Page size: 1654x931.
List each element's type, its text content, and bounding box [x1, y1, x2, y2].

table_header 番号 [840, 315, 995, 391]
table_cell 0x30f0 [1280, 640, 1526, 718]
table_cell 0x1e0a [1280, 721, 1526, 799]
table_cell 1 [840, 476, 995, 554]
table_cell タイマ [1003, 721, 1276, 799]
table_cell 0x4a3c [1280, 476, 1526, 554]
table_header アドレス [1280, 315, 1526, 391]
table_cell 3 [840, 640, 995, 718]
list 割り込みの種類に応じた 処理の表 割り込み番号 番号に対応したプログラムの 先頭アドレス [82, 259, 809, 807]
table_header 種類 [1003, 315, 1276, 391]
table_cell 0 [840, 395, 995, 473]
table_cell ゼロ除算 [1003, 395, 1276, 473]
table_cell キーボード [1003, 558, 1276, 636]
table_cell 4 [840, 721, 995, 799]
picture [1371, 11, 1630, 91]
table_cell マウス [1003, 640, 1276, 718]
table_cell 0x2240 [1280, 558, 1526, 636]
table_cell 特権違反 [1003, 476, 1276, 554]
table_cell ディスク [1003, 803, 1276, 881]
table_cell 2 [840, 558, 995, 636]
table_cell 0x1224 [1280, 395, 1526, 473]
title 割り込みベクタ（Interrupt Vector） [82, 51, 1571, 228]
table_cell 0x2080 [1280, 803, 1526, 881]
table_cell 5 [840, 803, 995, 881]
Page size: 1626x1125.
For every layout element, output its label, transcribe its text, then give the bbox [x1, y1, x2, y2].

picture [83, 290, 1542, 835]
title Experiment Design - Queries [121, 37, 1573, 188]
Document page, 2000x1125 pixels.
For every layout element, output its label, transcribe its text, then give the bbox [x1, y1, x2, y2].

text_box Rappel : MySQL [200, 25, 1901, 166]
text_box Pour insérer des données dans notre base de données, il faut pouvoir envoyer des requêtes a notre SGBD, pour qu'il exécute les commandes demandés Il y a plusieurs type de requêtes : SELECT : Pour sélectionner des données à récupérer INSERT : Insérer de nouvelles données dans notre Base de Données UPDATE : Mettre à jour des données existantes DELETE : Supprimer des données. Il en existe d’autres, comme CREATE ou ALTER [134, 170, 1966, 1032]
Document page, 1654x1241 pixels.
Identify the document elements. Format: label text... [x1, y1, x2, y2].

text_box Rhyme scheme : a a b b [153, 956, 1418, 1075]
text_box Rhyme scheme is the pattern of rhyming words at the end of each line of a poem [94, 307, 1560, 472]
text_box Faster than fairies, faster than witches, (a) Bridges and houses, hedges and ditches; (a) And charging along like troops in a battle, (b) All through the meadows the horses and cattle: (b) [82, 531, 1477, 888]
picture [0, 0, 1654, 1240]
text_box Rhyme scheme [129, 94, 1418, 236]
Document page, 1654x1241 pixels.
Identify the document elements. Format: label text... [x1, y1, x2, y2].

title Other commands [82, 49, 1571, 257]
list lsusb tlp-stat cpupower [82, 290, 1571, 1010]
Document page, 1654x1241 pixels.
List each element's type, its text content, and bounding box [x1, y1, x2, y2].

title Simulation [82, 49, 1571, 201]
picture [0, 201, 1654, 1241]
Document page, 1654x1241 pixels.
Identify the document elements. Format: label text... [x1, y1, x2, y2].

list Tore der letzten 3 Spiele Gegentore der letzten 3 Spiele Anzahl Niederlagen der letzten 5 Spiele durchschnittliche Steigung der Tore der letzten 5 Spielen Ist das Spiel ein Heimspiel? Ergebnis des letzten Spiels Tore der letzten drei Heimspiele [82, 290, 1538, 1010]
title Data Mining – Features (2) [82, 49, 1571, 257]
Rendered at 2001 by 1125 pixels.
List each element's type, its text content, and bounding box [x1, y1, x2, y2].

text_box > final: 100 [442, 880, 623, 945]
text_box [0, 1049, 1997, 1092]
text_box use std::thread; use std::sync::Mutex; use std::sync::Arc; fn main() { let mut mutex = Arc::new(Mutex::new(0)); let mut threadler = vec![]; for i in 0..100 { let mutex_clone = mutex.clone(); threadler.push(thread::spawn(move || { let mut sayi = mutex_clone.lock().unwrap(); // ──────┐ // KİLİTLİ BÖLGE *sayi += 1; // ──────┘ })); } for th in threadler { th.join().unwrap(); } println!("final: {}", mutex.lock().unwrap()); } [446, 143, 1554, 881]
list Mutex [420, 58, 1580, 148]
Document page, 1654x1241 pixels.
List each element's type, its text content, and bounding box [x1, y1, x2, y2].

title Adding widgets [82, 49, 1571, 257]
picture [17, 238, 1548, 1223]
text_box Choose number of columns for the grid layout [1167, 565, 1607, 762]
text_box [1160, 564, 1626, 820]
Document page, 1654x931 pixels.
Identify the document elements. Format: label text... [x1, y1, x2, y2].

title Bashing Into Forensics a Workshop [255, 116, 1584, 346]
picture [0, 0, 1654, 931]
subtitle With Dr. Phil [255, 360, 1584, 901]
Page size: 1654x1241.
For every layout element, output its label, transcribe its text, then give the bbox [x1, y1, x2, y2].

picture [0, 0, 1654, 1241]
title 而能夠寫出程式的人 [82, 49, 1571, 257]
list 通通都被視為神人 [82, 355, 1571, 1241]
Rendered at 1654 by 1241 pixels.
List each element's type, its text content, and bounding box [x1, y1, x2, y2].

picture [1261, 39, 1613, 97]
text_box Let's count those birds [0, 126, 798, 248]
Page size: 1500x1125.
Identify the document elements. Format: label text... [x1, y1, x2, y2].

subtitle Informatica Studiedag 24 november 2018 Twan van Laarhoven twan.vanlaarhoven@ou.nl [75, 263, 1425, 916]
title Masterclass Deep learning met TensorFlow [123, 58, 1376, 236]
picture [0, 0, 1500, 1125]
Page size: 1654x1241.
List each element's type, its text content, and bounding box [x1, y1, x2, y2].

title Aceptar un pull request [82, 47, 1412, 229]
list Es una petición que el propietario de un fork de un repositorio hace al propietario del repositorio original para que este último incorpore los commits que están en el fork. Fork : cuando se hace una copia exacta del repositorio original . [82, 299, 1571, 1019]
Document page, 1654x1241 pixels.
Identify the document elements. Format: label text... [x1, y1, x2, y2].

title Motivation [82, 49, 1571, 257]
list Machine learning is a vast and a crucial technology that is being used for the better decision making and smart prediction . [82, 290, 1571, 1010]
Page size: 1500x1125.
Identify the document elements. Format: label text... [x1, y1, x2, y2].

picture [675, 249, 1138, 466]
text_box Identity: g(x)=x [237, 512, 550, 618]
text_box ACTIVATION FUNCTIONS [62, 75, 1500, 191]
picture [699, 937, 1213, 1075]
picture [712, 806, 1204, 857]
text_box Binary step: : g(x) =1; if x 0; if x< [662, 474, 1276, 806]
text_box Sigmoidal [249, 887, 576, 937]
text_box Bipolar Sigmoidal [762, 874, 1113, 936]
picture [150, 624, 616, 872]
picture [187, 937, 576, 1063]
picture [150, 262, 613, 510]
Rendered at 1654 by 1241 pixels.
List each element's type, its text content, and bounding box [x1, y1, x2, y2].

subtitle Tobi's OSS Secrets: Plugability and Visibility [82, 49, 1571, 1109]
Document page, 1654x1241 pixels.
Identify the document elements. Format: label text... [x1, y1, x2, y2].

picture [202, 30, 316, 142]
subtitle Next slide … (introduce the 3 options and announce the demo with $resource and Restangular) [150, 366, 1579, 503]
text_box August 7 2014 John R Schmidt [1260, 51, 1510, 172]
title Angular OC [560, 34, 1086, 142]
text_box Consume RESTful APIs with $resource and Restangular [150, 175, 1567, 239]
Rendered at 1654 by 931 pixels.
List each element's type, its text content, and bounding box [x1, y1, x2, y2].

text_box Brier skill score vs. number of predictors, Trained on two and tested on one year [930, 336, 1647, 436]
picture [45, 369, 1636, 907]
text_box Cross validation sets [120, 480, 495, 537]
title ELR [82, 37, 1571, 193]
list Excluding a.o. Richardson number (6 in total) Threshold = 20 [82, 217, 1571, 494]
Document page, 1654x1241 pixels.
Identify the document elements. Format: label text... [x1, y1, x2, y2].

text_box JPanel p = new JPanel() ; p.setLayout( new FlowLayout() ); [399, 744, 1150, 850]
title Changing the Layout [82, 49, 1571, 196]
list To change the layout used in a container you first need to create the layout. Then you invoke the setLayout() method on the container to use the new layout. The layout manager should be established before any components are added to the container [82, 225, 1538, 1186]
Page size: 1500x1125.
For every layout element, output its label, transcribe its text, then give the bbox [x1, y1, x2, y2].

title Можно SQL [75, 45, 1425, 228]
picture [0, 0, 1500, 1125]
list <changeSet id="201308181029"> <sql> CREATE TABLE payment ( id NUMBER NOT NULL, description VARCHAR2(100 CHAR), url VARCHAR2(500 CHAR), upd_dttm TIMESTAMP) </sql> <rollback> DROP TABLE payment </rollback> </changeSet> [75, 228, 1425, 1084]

Instruction:
Reproduce the listing from the line containing "Page size: 1626x1125." down to the line containing "picture [0, 201, 1654, 1241]", including both of those lines.

Answer to the exercise:
Page size: 1626x1125.
For every layout element, output its label, transcribe its text, then give the bbox [x1, y1, x2, y2].

picture [83, 290, 1542, 835]
title Experiment Design - Queries [121, 37, 1573, 188]
Document page, 2000x1125 pixels.
For every layout element, output its label, transcribe its text, then give the bbox [x1, y1, x2, y2].

text_box Rappel : MySQL [200, 25, 1901, 166]
text_box Pour insérer des données dans notre base de données, il faut pouvoir envoyer des requêtes a notre SGBD, pour qu'il exécute les commandes demandés Il y a plusieurs type de requêtes : SELECT : Pour sélectionner des données à récupérer INSERT : Insérer de nouvelles données dans notre Base de Données UPDATE : Mettre à jour des données existantes DELETE : Supprimer des données. Il en existe d’autres, comme CREATE ou ALTER [134, 170, 1966, 1032]
Document page, 1654x1241 pixels.
Identify the document elements. Format: label text... [x1, y1, x2, y2].

text_box Rhyme scheme : a a b b [153, 956, 1418, 1075]
text_box Rhyme scheme is the pattern of rhyming words at the end of each line of a poem [94, 307, 1560, 472]
text_box Faster than fairies, faster than witches, (a) Bridges and houses, hedges and ditches; (a) And charging along like troops in a battle, (b) All through the meadows the horses and cattle: (b) [82, 531, 1477, 888]
picture [0, 0, 1654, 1240]
text_box Rhyme scheme [129, 94, 1418, 236]
Document page, 1654x1241 pixels.
Identify the document elements. Format: label text... [x1, y1, x2, y2].

title Other commands [82, 49, 1571, 257]
list lsusb tlp-stat cpupower [82, 290, 1571, 1010]
Document page, 1654x1241 pixels.
List each element's type, its text content, and bounding box [x1, y1, x2, y2].

title Simulation [82, 49, 1571, 201]
picture [0, 201, 1654, 1241]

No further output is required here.